Vasculitic neuropathy can occur in isolation as non-systemic vasculitic neuropathy (10,11); however, it more commonly evolves in the setting of primary systemic vasculitis or secondary vasculitis, which is related to connective tissue disorders, infections, drugs, or malignancy (12,13). Vasculitis resulting from drug use, such as antibiotics, non-steroidal anti-inflammatory drugs, diuretics, herbicides, insecticide, chemical agents, and toxins, includes a wide variety of clinical and pathologic conditions, which have been empirically defined (14-17). According to the 2012 Revised International Chapel Hill Consensus Conference Nomenclature of Systemic Vasculitides, drug-induced vasculitis may be classified into “drug-associated immune complex vasculitis”, “drug-associated ANCA-associated vasculitis”, or “others” under the category of “vasculitis associated with probable etiology” (18). The absence of complement deposition and ANCA suggest that our case may fall under the “others” classification. Clinical manifestations of drug-induced vasculitis are typically limited to the skin; however, systemic manifestations such as renal, neurological, gastrointestinal, and pulmonary lesions may occur, and a protracted chronic course has been occasionally described (19-22). Due to the wide spectrum of causative agents and variety of symptoms, the diagnosis and determination of a therapeutic strategy are difficult in some cases (15,20,21).

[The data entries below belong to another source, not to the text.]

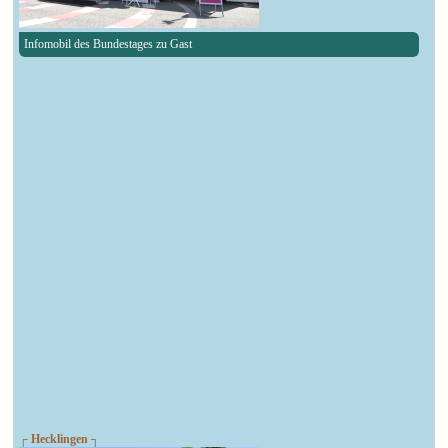
Infomobil des Bundestages zu Gast
┌ Hecklingen ┐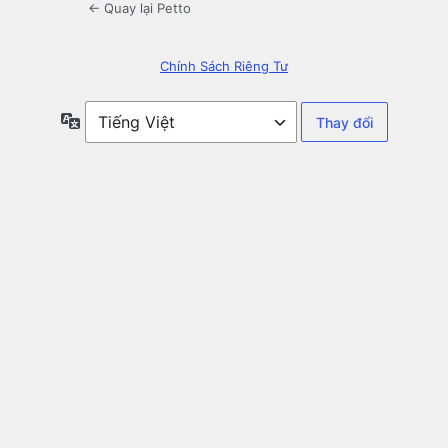
← Quay lại Petto
Chính Sách Riêng Tư
Ngôn
ngữ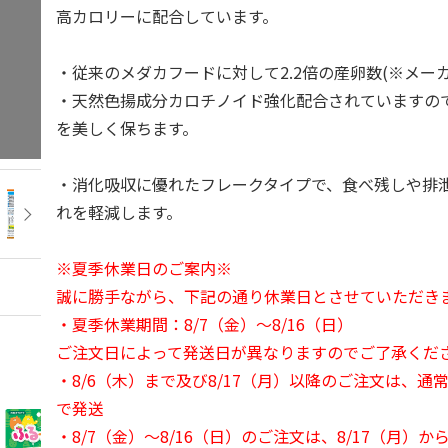
高カロリーに配合しています。
・従来のメダカフードに対して2.2倍の産卵数(※メー
・天然色揚成分カロチノイド強化配合されていますの
を美しく保ちます。
・消化吸収に優れたフレークタイプで、食べ残しや排
れを軽減します。
※夏季休業日のご案内※
誠に勝手ながら、下記の通り休業日とさせていただき
・夏季休業期間：8/7（金）～8/16（日）
ご注文日によって発送日が異なりますのでご了承くだ
・8/6（木）まで及び8/17（月）以降のご注文は、通
で発送
・8/7（金）～8/16（日）のご注文は、8/17（月）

In conclusion, exposure to a large quantity of glyphosate-based herbicide in a short time through transcutaneous or inhalation pathways without protection may cause vasculitis, not only in the peripheral nervous system but also in other organs. Glyphosate-based herbicides should be recognized as a causative agent of vasculitis, with or without other systemic involvement.

The authors state that they have no Conflict of Interest (COI).

Financial Support

This work was supported by grants from the Ministry of Health, Labor and Welfare and the Ministry of Education, Culture, Sports, Science and Technology of Japan.